I woke up and someone had put toast at my feet. I was SO. HAPPY.
Its going to be drunk as shit/pirate themed. Im dressing as the former.
There are several different types of life sentences in my purse right now.
He said he wanted to make me his Twinkie, "filled with his delicious cream." ABSOLUTELY 100% NO YOU MAY NOT REPEAT ****NOT**** GIVE HIM MY NUMBER EVER EVER EVER. Please confirm receipt and full comprehension of this message.
Just cause I'm shitfaced wasted every night waking up in random beds all over Manhattan does not mean I'm a mess.
Truth. Respect the hustle.
I think there's a website warning girls about me based on the 4 who approached me separately tonight and called me evil. Fuckyoudave.com?
Our relationship is representative of a cognitive bias that leads to bad decision making and misplacement of resources. So should we pick up some whiskey tomorrow?
Today is a spill-drugs-all-over-myself kind of day.

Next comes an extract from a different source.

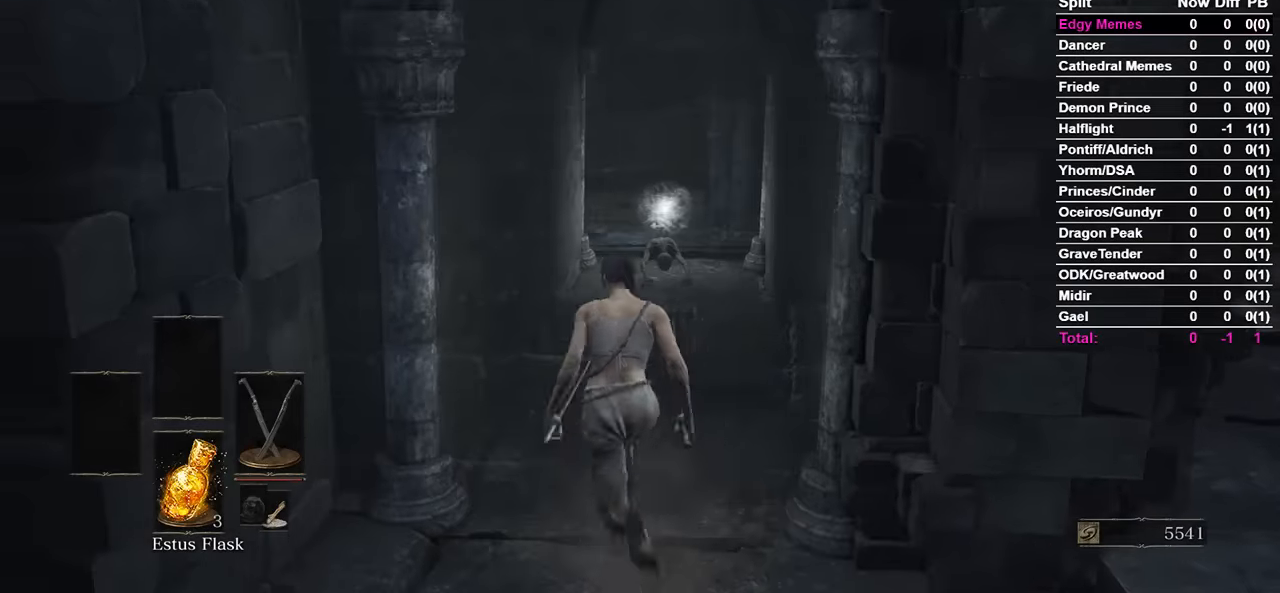
{"buttons": ["B"], "left_stick": "center", "right_stick": "center", "events": [[100, "right_stick", "down"], [267, "right_stick", "center"]]}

I just had to explain to a 5 year old why I had fuzzy handcuffs hidden in a macaroni box under my bed.
A blind guy just told me that even he could see i was gay and encouraged me to chat up the girl behind that counter bc he thinks we'd make a cute couple. Are all Canadians this helpful?!
just like fucking own it. stare that cop in the eye and just keep masturbating "yeah motherfucker Im high as shit and this feels great"
It's very rude to dive mouth-first into someone's crotch without knowing if their wife is cool with it.
I woke up to him crying and pouring pixy stix in my mouth saying they would bring me back to life.
just woke up with nickles taped to my body. theres like a dollar worth.
You were drinking tequila through a straw.. and kept waving your arms at me and getting this intense stare down as you muttered something about jedi mind tricks.